When deciding what to order next, Angela and I knew we wanted to share something, and narrowed the choices to peri peri chicken and local grouper. The chicken won out, mainly because shrimp and mussels had featured in some of our recent home-cooked meals.
Peri Peri sauce is a good way to go with chicken, and this rendition left nothing undone. The skin of the bird (half a chicken) was blackened well by the flames, and the meat, both dark and white, was moist and full of smoke and peri peri flavor. Patatas Bravas and a mixture of scallions, cashews, and black sesame seeds nestled alongside the main course.

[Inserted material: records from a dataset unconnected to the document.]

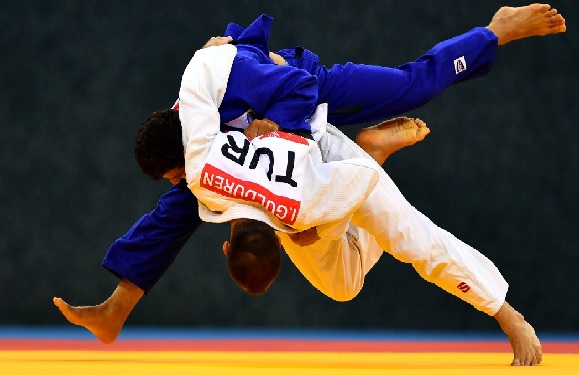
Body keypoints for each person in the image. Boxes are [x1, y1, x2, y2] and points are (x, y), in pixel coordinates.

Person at [53, 4, 564, 366]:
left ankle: (493, 32)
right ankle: (118, 309)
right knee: (341, 285)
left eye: (174, 172)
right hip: (310, 173)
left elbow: (259, 75)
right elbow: (164, 224)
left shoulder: (208, 138)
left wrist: (255, 81)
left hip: (307, 90)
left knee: (412, 102)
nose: (178, 181)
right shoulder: (204, 159)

We arrived at Stage at 6:30 that evening, and an hour or so later the place was completely full, and lively. Some might find it noisy — high ceilings can wreak sonic havoc — but the flavors of the food should pull your senses away from the sounds.
Dessert was all that remained, and it was Garam Masala Cheesecake. I wanted more spice, but the peach compote was a revelation. Bracing, acutely acidic, and intriguingly approaching sweet, our final course, while making us remember Thanksgivings past, was a fine close to the evening.
The wine list at Stage is small, but includes a few solid bottles, such as Son of a Butcher, from Y. Rousseau, and Diatom, from Brewer-Clifton. Corkage is $25.
Marathe has plans to open a traditional Indian restaurant in the area, and based on the flavors he’s creating at Stage, it should be embraced by the area’s diners. Until then, they’ll have to settle for his current body of work.